Site-specific target level of 25mg/kg for cleanup of mercury in Kodaikanal is grossly inadequate to save the eco-sensitive Pambar Shola forest, according to Mark Chernaik, toxicologist and staff scientist at the US-based 'environment law alliance worldwide'. Chernaik made the remark after conducting a critical assessment of the four major reports on the proposed cleanup prepared by Hindustan Lever's consultants NEERI and ERM. His assessment came following requests from Chennai-based activists.
Chernaik warned that the reports prepared by NEERI and ERM overlook the threat to aquatic life in Pambar River, its water quality and impact of mercury on the adjacent wetlands. His report goes on to say that fish caught from Pambar River may be unsafe for human consumption, if you go by US standards. "The mercury level detected in freshwater is 30 times higher than the mercury level recommended by USEPA for freshwaters," he said in an email communication.

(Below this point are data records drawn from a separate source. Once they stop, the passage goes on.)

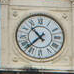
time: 10:37
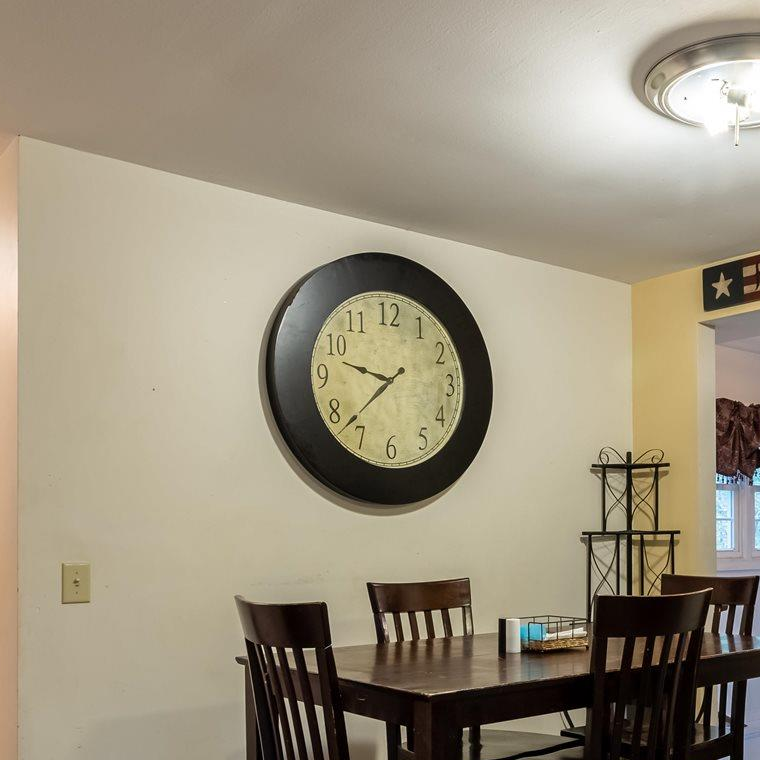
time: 9:37
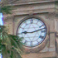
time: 9:12
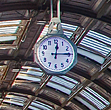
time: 12:14
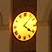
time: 4:07
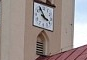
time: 3:54
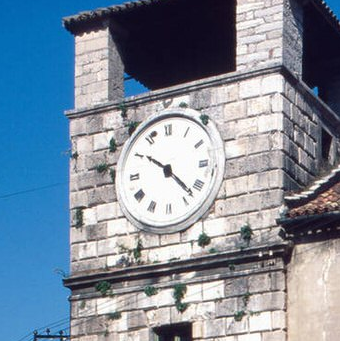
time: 10:22
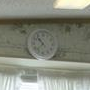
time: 10:37
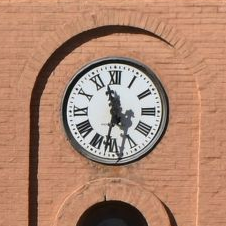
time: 11:32
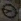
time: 7:46
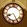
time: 8:25
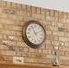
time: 11:10
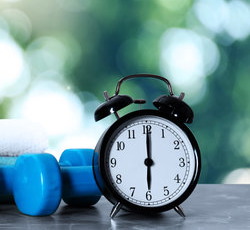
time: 6:00
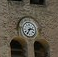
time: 2:35
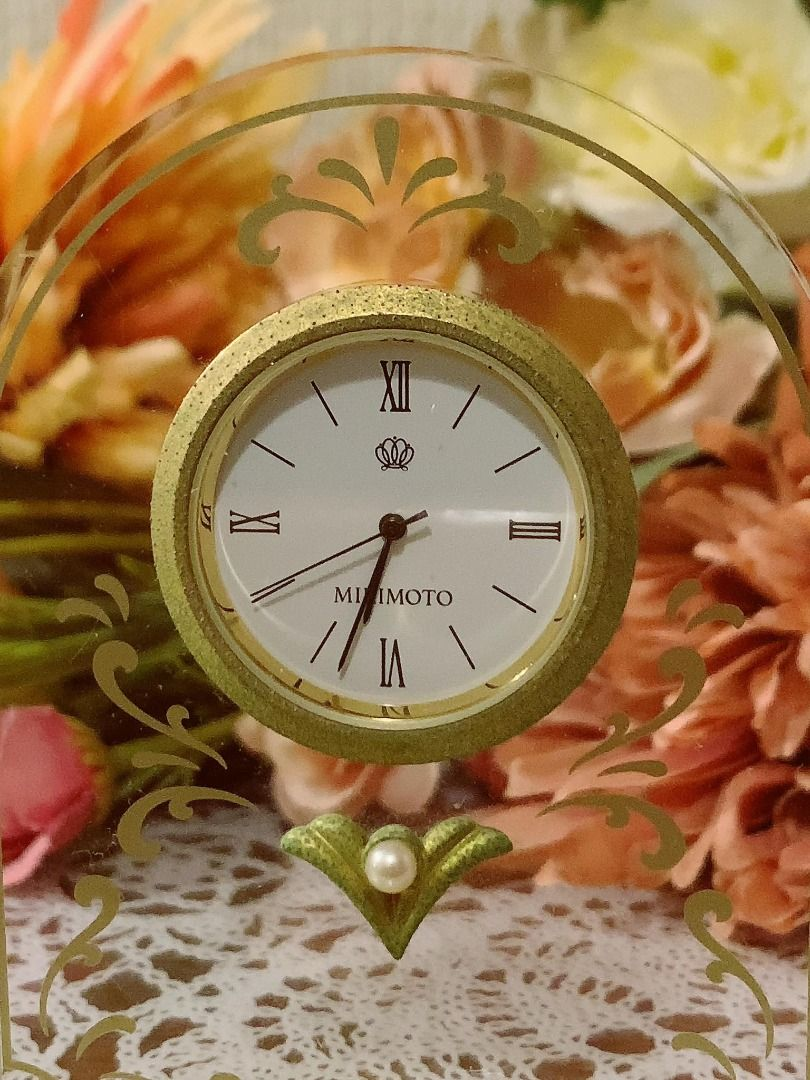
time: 6:33
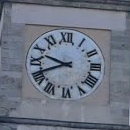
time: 9:41
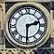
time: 2:30
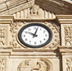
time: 10:02
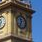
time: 11:35
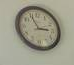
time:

Significantly, Pambar River also serves as a source of drinking water in the region."Uniquely important and bio-diverse ecosystem, Pambar Shola lies in the downhill of the contaminated soil at the Hindustan Lever's factory site and reports submitted by HLL's consultants lack any analysis if the standards are adequate to protect the ecological integrity," Chernaik said in the mail. "Every drop of water that falls in the factory premises will carry the mercury and drain into the Pambar Shola and eventually into the Pambar River and Vaigai River," warned Nityanand Jayaraman.
"Once elemental mercury is released in the open environment, organisms act upon them and convert them to methyl-mercury. Methyl-mercury increases exponentially as days pass by and passes onto water bodies and wetlands and contaminates them. Kodaikanal Lake and Pambar River are two major water sources that face the biggest threat. But what Hindustan Lever is doing is a measurement of elemental mercury. The damage meanwhile has already started," said Navroz Mody.Pambar Shola, a reserve forest of the Tamil Nadu forest department is home to some of the most threatened and endemic species of flora and fauna.
While some species have close relatives only in evergreen of northeast India or Southeast Asia, some others are found nowhere else in the world. According to Greenpeace, Pambar Shola is home to about 17 species of plants on the red data list (threatened species) that are found only in these forests and not anywhere else in the world.